▶ Work item
Continue the forum thread on whether Zebra 2 is worth having alongside Omnisphere, starting after its final post.

▶ Document extract
# Do I need Zebra 2 if I have Omnisphere?



## easyrider (Nov 1, 2020)

Just wondering what people’s thoughts were on Zebra 2 if you already have Omnisphere...

Thanks !


----------



## sostenuto (Nov 1, 2020)

Hoping to enjoy truly informative discussion !! 
Omni (v2.6 now) since early days, and still much to learn. Huge set of 3rd Pty expansions. 
Demo'd Zebra 2 and often tempted. Personal thoughts are not '_one is/is not better_', but hesitating to commit serious learning time/effort ... while diverting from Omni2. 
No right answer while watching with interest.


----------



## pmountford (Nov 1, 2020)

Both are so well regarded on this forum and with good reason. Having owned both for many years I wouldn't want to do without either. Both have their own sound and are my top 2 synths (let's not mention Diva...). Omnisphere deffo gets more use here because it is just such a workhorse. I know, I know, all I've done is muddy the water...

▶ Supplied data

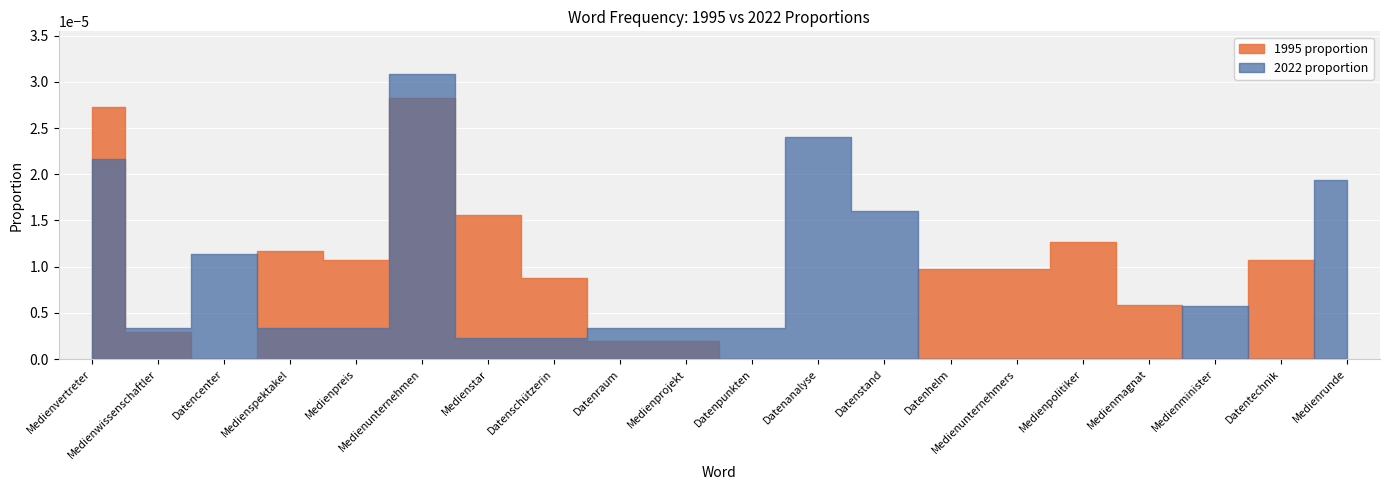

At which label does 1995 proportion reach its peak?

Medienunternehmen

---

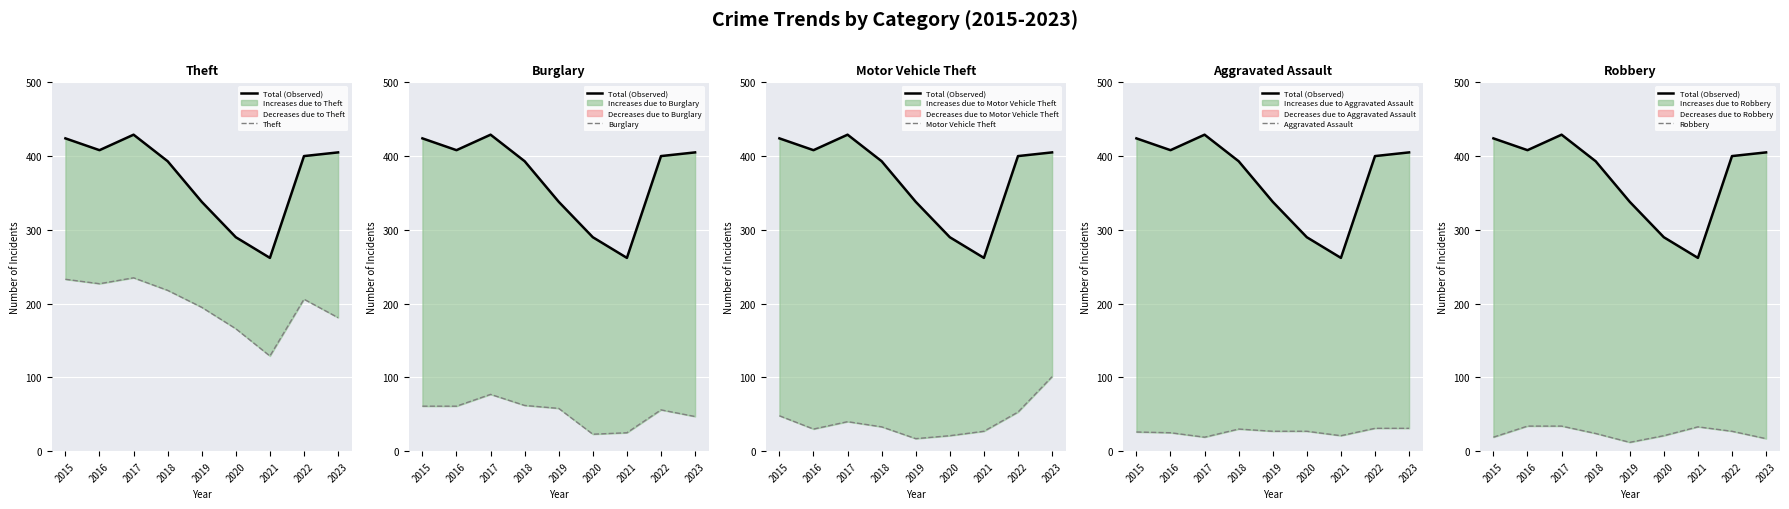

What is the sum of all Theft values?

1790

▶ Your response
----------



## Dewdman42 (Nov 1, 2020)

both are great and very different. As to whether you need either one is entirely up to you.


----------



## sostenuto (Nov 1, 2020)

pmountford said:


> Both are so well regarded on this forum and with good reason. Having owned both for many years I wouldn't want to do without either. Both have their own sound and are my top 2 synths (let's not mention Diva...). Omnisphere deffo gets more use here because it is just such a workhorse. I know, I know, all I've done is muddy the water...



Ha ! Water fairly muddy already.  

Diva has long been tempting; lately Hive 2 continues improvement. 
Great to have such terrific choices !


----------



## kevinh (Nov 1, 2020)

Do you need zebra 2? No, definitely not. But you need zebra 3 what ever it might be


----------



## JonS (Nov 1, 2020)

easyrider said:


> Just wondering what people’s thoughts were on Zebra 2 if you already have Omnisphere...
> 
> Thanks !


if you are a working composer making good money then get Zebra 2, if you are not then don't get it.


----------



## wst3 (Nov 2, 2020)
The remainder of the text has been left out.